Back with a definitive, life-spanning documentary, pop polemicist M.I.A. reveals why now is the time to lay her painfully personal politics bare
As the title of Steve Loveridge’s documentary MATANGI/MAYA/M.I.A. indicates, the British-Tamil pop star better known as M.I.A. goes by several names. Birth name Mathangi; nickname Maya; “Ms. Arulpragasam”, according to The New York Times. And, apparently, Simran – like me. “It’s my alias name – don’t tell everyone,” she says, already too trusting, in the library of a London hotel.
It’s two weeks until her headline show at Bestival when we meet, and the singer is excitedly making plans. “I need some really crazy Indian girls to bring out, like, bags of pearls that they can slash with a sword and throw out into the crowd. Weird shit like that. I mean, it could be flowers. It doesn’t have to be pearls. I might order in, like, a truckload of jasmine flowers and shoot them off with cannons – like confetti cannons. I would have the best smelling show. It’s a record I’d like to set.” Best selling show? “No. Best smelling show.”
Dressed today in a patterned Fendi shirt and a bridal-style gold choker, Arulpragasam only seems to take one breath to consider our surroundings: pointing out the Renaissance paintings “staring” at us; a gilded mirror “straight from an old, ancient temple”; a chair whose upholstery fabric “would have been bought from Indian tradesmen back in the day.” “Very colonial,” she notes.
Speaking into her VCR camera lens, in one of MATANGI/MAYA/M.I.A.’s early scenes, a teenage Arulpragasam says, “This is what happened to a kid whose dad went off and became a terrorist.” From 2010’s “Bad Girls” video, which depicted Arab women driving dangerously (it would take Saudi Arabia another eight years to lift their ban on female drivers) to her refugee anthem “Borders” in 2016, her projects have always spoken up for those who, like her, are from the global South. But despite its glossy premiere at the Sundance Film Festival, Loveridge’s fascinating film is no straightforward celebration of an artist’s advocacy. It’s a friend’s attempt to relearn the woman behind the headlines and audiovisual manifestos that have marked M.I.A.’s career to date. Arulpragasam and Loveridge met as art students at Central Saint Martins in 1997; 20-odd years later, the film feels like a test to see if, and how, her values have changed.
“I feel like I’m one of the people,” she declares, reflecting on her journey. “My work has always been like that – or, my life has always been like that.”

### What you will do
In the M.I.A. profile, where and when did Arulpragasam and Loveridge meet?

### Data records
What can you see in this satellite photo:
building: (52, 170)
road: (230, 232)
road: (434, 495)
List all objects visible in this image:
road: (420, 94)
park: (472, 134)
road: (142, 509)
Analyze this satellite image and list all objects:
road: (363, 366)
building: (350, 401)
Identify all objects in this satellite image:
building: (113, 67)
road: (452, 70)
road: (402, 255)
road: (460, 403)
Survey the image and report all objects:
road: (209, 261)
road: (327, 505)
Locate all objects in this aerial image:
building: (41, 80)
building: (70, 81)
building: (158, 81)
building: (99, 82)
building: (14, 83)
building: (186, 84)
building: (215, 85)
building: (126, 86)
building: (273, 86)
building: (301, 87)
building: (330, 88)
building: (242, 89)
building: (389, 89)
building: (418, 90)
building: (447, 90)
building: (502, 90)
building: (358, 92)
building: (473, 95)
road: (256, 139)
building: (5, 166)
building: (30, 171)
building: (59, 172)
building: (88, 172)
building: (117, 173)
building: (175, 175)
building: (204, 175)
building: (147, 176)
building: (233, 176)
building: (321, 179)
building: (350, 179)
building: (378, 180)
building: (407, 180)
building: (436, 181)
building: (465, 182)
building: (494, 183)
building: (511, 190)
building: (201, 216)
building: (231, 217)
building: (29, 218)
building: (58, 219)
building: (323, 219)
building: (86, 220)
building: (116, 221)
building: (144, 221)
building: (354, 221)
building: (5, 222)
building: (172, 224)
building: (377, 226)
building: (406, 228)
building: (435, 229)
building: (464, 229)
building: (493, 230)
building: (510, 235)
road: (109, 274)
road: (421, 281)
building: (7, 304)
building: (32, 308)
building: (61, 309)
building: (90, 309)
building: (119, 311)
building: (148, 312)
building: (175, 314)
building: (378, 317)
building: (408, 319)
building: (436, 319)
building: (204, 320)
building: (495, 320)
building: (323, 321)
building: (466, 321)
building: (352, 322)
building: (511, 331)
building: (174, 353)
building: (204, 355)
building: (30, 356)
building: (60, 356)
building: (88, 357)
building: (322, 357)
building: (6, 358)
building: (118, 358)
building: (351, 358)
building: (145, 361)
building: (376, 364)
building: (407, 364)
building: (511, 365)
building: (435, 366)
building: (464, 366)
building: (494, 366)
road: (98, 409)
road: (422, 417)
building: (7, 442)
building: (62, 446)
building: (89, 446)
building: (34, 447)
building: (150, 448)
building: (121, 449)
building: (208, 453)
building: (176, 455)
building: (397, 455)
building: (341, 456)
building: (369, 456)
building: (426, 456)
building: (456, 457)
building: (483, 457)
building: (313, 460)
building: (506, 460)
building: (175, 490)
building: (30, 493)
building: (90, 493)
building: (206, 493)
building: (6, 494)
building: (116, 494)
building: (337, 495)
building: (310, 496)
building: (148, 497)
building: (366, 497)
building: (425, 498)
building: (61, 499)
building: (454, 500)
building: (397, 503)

### Written answer
They met as art students at Central Saint Martins in 1997.